**BRIEF:**
Copy out only the material from the line containing "family: Chrysomelidae" through the end of the material, substituting "rank" for every "order" and leaving everything else unchanged.

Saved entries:
● ● ● ● ●
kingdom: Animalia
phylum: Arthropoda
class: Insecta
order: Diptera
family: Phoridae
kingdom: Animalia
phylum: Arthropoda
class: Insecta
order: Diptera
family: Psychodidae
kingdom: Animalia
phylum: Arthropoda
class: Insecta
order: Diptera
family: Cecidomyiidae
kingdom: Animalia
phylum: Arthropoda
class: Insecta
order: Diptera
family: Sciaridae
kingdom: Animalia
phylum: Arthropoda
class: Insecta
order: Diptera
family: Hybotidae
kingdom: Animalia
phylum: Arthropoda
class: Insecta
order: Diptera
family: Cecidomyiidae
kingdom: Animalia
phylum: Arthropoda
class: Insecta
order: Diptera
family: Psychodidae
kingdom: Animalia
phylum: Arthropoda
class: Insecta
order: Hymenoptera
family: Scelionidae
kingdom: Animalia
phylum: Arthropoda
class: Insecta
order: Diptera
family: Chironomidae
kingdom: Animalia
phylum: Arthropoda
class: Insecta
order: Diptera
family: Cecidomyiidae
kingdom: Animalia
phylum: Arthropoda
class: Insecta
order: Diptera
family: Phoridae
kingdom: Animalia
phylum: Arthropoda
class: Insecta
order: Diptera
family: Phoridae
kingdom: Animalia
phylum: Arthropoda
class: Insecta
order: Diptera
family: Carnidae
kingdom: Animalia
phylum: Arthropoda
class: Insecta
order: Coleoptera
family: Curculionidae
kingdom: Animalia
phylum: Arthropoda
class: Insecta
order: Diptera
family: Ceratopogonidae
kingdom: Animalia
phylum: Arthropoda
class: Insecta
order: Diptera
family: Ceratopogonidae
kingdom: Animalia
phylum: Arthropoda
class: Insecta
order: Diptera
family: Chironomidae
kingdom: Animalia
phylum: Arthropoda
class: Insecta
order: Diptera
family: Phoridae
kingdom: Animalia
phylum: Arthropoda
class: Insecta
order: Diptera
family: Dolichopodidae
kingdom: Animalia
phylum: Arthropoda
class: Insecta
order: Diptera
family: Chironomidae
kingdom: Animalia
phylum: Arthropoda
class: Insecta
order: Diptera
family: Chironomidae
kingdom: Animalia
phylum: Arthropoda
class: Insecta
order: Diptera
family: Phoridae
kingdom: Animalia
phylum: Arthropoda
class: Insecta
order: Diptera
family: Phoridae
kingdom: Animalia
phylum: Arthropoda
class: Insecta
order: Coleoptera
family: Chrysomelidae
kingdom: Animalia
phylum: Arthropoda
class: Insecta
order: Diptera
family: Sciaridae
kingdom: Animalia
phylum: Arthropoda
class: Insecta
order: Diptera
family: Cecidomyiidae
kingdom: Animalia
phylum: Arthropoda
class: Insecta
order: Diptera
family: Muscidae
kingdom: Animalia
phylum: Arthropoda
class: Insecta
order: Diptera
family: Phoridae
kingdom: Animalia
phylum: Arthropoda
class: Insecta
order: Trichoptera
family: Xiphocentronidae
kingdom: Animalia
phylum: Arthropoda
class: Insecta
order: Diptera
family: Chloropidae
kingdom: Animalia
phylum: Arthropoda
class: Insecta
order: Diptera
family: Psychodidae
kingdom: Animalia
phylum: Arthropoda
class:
● ● ● ● ●
**FULL ANSWER:**
family: Chrysomelidae
kingdom: Animalia
phylum: Arthropoda
class: Insecta
rank: Diptera
family: Sciaridae
kingdom: Animalia
phylum: Arthropoda
class: Insecta
rank: Diptera
family: Cecidomyiidae
kingdom: Animalia
phylum: Arthropoda
class: Insecta
rank: Diptera
family: Muscidae
kingdom: Animalia
phylum: Arthropoda
class: Insecta
rank: Diptera
family: Phoridae
kingdom: Animalia
phylum: Arthropoda
class: Insecta
rank: Trichoptera
family: Xiphocentronidae
kingdom: Animalia
phylum: Arthropoda
class: Insecta
rank: Diptera
family: Chloropidae
kingdom: Animalia
phylum: Arthropoda
class: Insecta
rank: Diptera
family: Psychodidae
kingdom: Animalia
phylum: Arthropoda
class:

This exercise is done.